In the software world, at least, it’s often the case that we want software to fail early: If something goes a bit wrong, die then and there while all of the data is still fresh and a good postmortem can be done and, more importantly, die before the error can cascade. A classic example is malloc() failing in C code: malloc() allocates memory. If it fails, you don’t have the memory you think you have, but unless you check for failure and fail early the inevitable crash may occur a long way away from the initial failure and the passage of time is likely to have destroyed all of the state needed to debug the crash. Worse, the crash might have caused other, random damage.

This seems like an intentional SPOF and it is, indeed, a Good Thing in many kinds of code.

At the risk of starting a debate, I understand where the OP may be getting the first definition. I’ve heard discussions on ways to decrease the cost of testing of safety critical or mission critical systems. One theory is that you focus your testing on the failures most that are most probable. That way, you get the most bang for your testing dollar. I can see where this theory could be stretched and applied to system designs where the most probable component failures would be placed into (or out of) a critical path so that the intended system behavior was achieved. In other words, a single point failure of the component that is most likely to fail would cause the system to fail safe.

Personally, I don’t buy it. I would rather view failures in terms of their consequences. I don’t care if a component’s failure rate is less than 10e(-6), if the consequence of the component’s failure is the loss of a life, then there had better be some redundancy for that component in the system.

You can’t design out all SPOFs. All you can do is reduce their number & likelihood below some threshold for some price. e.g. Airplanes don’t carry spare wings. If the one it has fails, it (and you) are screwed.

Which brings up the concept of scale. As noted above, the right wing of an airplane is not redundant.

But if you look more closely, the innards of the wing include a lot of redundant structure, such that any one of several different pieces of metal could fail without causing the wing to fail. And if you look more closely yet, an individual piece of metal is made up of crystals and the piece is sized bigger than its expected load, such that on crystal can fail without the piece failing.

The same thing applies to software / IT systems. Folks talk about multiple servers, dual power supplies, etc. Ask them what happens when the building is flattened by a meteor. A whole different set of design criteria (and costs) are needed to eliminate SPOF at that scale.

Ultimately, whatever we build has a SPOF in that when a Doomsday meteor trashes the entire planet the system will fail. The good news is the requirement for uptime goes away at the same time.

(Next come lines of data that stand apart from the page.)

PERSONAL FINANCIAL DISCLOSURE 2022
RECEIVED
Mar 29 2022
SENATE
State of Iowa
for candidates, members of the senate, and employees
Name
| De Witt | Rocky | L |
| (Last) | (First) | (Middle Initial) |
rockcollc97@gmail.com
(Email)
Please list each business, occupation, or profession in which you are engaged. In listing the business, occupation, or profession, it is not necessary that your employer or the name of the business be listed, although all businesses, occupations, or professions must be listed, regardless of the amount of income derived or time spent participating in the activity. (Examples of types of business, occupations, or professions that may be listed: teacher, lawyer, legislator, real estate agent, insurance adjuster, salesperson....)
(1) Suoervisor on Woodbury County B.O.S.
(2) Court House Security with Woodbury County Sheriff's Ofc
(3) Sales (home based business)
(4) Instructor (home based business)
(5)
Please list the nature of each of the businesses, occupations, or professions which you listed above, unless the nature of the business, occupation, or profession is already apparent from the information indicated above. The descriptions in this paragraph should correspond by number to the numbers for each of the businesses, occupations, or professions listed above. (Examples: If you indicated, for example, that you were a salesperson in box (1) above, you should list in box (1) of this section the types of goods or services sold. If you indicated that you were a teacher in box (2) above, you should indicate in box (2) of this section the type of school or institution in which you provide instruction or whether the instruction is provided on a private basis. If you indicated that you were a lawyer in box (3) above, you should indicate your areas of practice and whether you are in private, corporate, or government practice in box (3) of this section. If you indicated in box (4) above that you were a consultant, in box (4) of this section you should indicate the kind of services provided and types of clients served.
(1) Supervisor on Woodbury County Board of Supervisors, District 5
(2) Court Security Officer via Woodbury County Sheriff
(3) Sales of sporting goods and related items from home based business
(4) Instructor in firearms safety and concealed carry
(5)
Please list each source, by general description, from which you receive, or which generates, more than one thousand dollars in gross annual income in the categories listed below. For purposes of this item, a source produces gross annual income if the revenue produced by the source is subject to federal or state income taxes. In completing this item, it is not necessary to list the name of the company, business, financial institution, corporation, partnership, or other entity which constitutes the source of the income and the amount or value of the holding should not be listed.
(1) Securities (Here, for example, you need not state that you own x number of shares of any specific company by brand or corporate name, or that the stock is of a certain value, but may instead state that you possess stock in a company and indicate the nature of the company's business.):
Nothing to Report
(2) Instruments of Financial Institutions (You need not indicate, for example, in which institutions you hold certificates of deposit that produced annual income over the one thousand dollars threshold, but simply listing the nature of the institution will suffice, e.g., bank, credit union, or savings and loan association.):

Said another way, in the real world, almost all systems have fuzzy boundaries and are prone to SPOF-like degradation when things just beyond their boundaries fail.
Finally, I’ve never heard of any concept of SPOF in any discipline which corresponds to what I think the OP said. In every discipline with which I am familiar it’s as other’s have noted: A point within a given system boundary where a failure will result in either degraded operation or catastrophic failure of the system. Which threshold to use depends on the issue at hand.

Perhaps the OP can provide a few citations that use his first definition? (I’ve also never seen it.)

I’ve had a few too many drinks to fully articulate what I’m trying to say, but it appears that the OP’s first example is describing a designated point of failure. Where when a component is stressed beyond its operational parameters it fails at a predetermined point to contain or reduce the consequences.

Crumple zones in cars or shear pins in heavy equipment for example.

Not really a single point of failure, but an example of desiging where the failure will occur as a feature rather than a flaw.

That’s not bad, even for the alleged drinks.

Cosmic Relief, is this what you meant or if not, what is different?

I’ve also heard the phrase “single point of failure” used in regards to rock climbing where it is considererd a Very Bad Thing ™. In my training, the teachers emphasized over and over that you should never design / use any equipment or protection that includes a single point of failure. When you run the rope through your harness, you run it through 2 pieces of your harness. If you attach a top rope always use 2 of everything. And on and on.

Because if you have a single point of failure, and that piece fails, you die. Or, in morbidly descriptive rock climbing parlance, you crater.

J.

Sheesh, talk about pennywise and pound-foolish. 15 drives wouldn’t cost much more than 14 drives, and would provide enough redundancy that you could recover from any single drive crashing (provided that you knew which one). Now, to be really comfortable, I’d want yet more redundancy than that, but even in the most pessimistic case, you need a lot less than double the investment.

Or those weak points in a thistle’s root, such that if you try to pull the weed up, it breaks off a half-inch below the ground and grows back a couple of days later. Not that my gardening days have made me at all bitter about thistles, mind you.

I’ve been in the computer industry over 30 years and I, too, have never heard it used in this way. A SPOF is any component whose failure brings a system or network down.

There would no point in a system which was deliberately designed to conform to your meaning; you either build a minimum system that will end up having multiple SPOFs (such as a standard PC) or you design a system to have no SPOFs. Why would you design a system with precisely one SPOF? You may as well eliminate it too.